Uitspraak
1.Procesverloop in cassatie
2.Beoordeling van de ontvankelijkheid van het beroep
3.Beslissing
23 september 2025.
Hoge Raad
In deze zaak gaat het om een poging tot doodslag die plaatsvond in 2021 in Arnhem, waarbij de verdachte zijn ex-partner met een mes in de nek, hals, gezicht en lichaam stak. De Hoge Raad behandelt het cassatieberoep van de verdachte tegen een arrest van het gerechtshof Arnhem-Leeuwarden van 13 november 2024. De verdachte, geboren in 1975, heeft beroep ingesteld tegen de uitspraak van het hof, waarbij TBS met dwangverpleging werd opgelegd.
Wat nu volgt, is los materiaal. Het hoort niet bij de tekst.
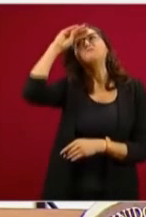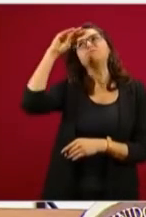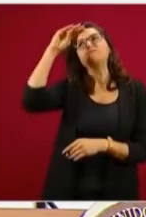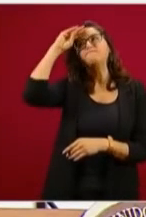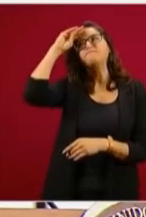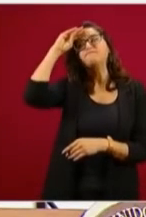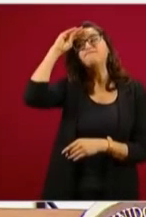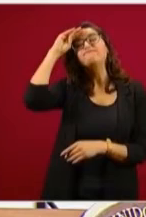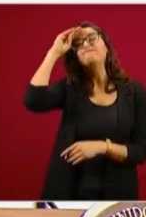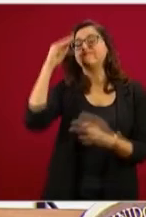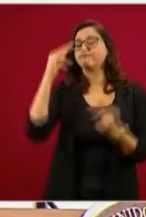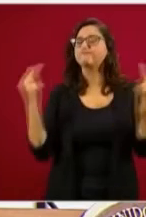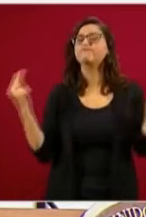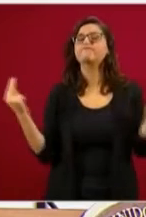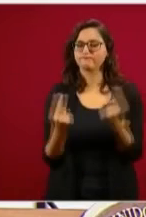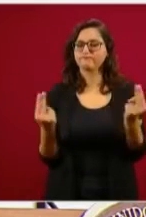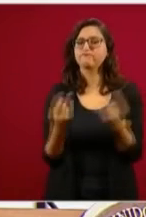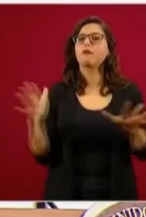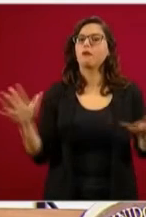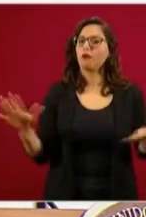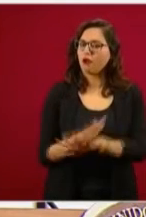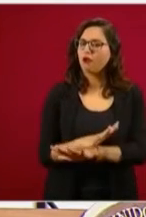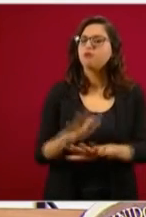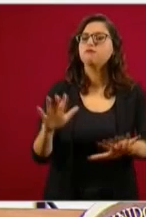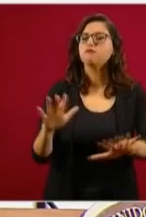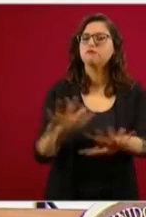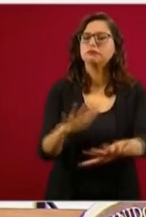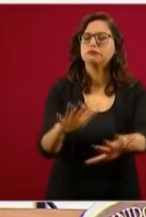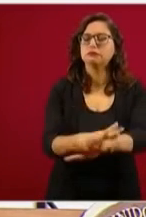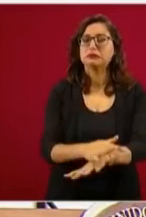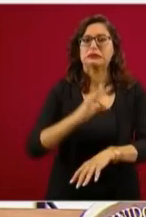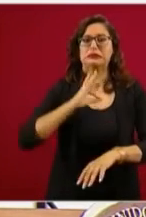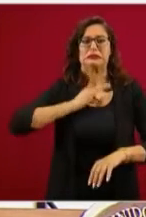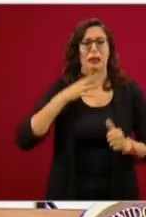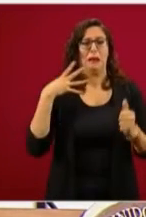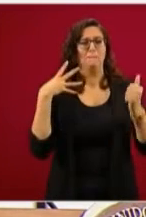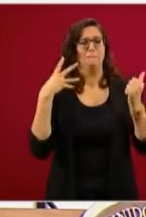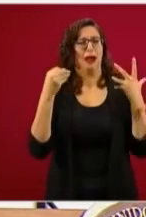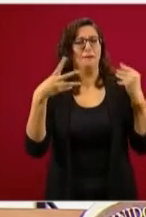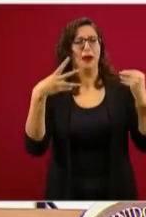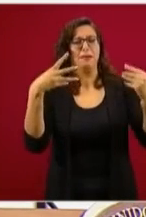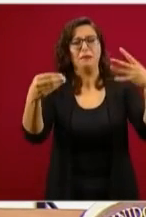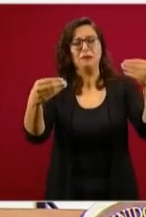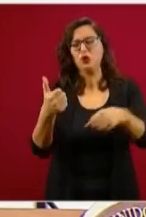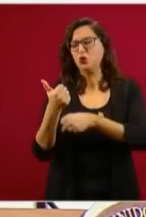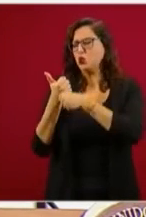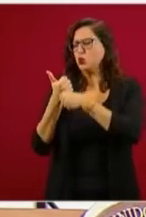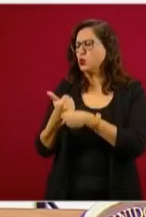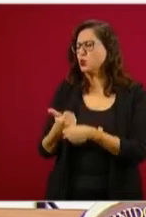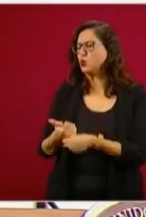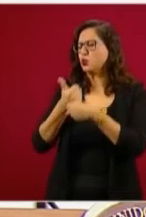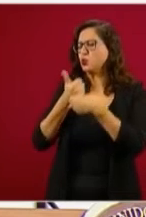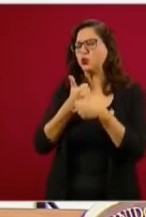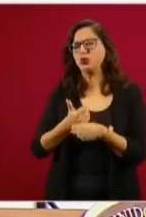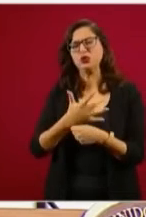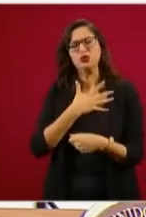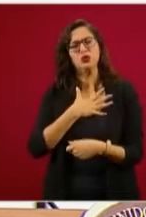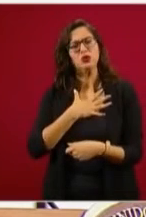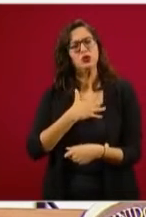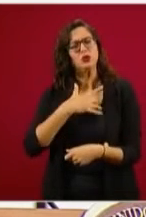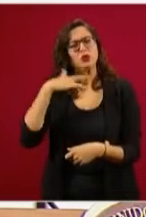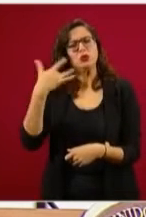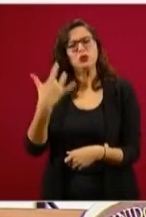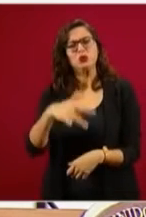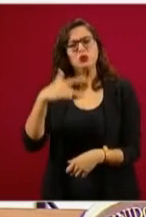combatir la corrupción en el país. Y es bueno que haya ese tipo de ahorro. Cumplidos los dos años,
De advocaten J.C. Reisinger en R.L. Vermeulen hebben namens de verdachte een schriftuur ingediend. De Hoge Raad heeft de ontvankelijkheid van het beroep beoordeeld en de klachten over de uitspraak van het hof onderzocht. De procureur-generaal bij de Hoge Raad kreeg de gelegenheid om advies uit te brengen. Uiteindelijk concludeerde de Hoge Raad dat het cassatieberoep duidelijk niet kan slagen en verklaarde het beroep niet-ontvankelijk, zonder verdere motivering, op basis van artikel 80a van de Wet op de rechterlijke organisatie. Het arrest is uitgesproken op 23 september 2025.